Indian actor (Born October 1966)

Krishna Kumar Menon (born 2 October 1966), known professionally as Kay Kay Menon, is an Indian actor who works predominantly in Hindi cinema, and occasionally in Gujarati, Tamil, Marathi and Telugu films. He is best known for his roles in films such as Black Friday (2004), Deewar (2004), Sarkar (2005), Shaurya (2008), Gulaal (2009), Haider (2014), Baby (2015). He has starred in web series such as Special Ops, Farzi, The Railway Men and Citadel: Honey Bunny.
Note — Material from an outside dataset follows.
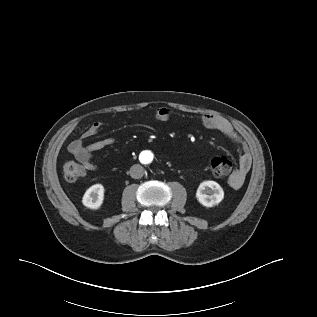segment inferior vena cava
Instances as JSON below:
<instances>
[{"mask_svg":"<svg viewBox=\"0 0 317 317\" xmlns=\"http://www.w3.org/2000/svg\"><path fill=\"white\" fill-rule=\"evenodd\" d=\"M130 176L134 179H139L144 174V169L140 164H135L130 168Z\"/></svg>","mask_w":317,"mask_h":317,"instance_id":"inferior-vena-cava-1","label":"inferior vena cava"}]
</instances>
He is regarded as one of the most influential actors in cinema of India.

==Early life==
Menon was born into a Malayali family in Kozhikode, Kerala and raised in Ambarnath and Pune, Maharashtra, India. He studied at the St. Joseph High School in Khadki, Pune. He passed his 10th grade in 1981. He did his Bachelors (Physics) from Mumbai University and his MBA from Department of Management Sciences (PUMBA) at the University of Pune, graduating in 1988 with a major in Marketing. Menon's initial focus was working in the advertising industry, including Kinetic Honda and Marlboro cigarette advertisements in India.

==Career==
He started his career in theatre productions where he met Nivedita Bhattacharya, whom he married. His first theatre break was opposite Naseeruddin Shah in Feroz Abbas Khan's Mahatma vs Gandhi.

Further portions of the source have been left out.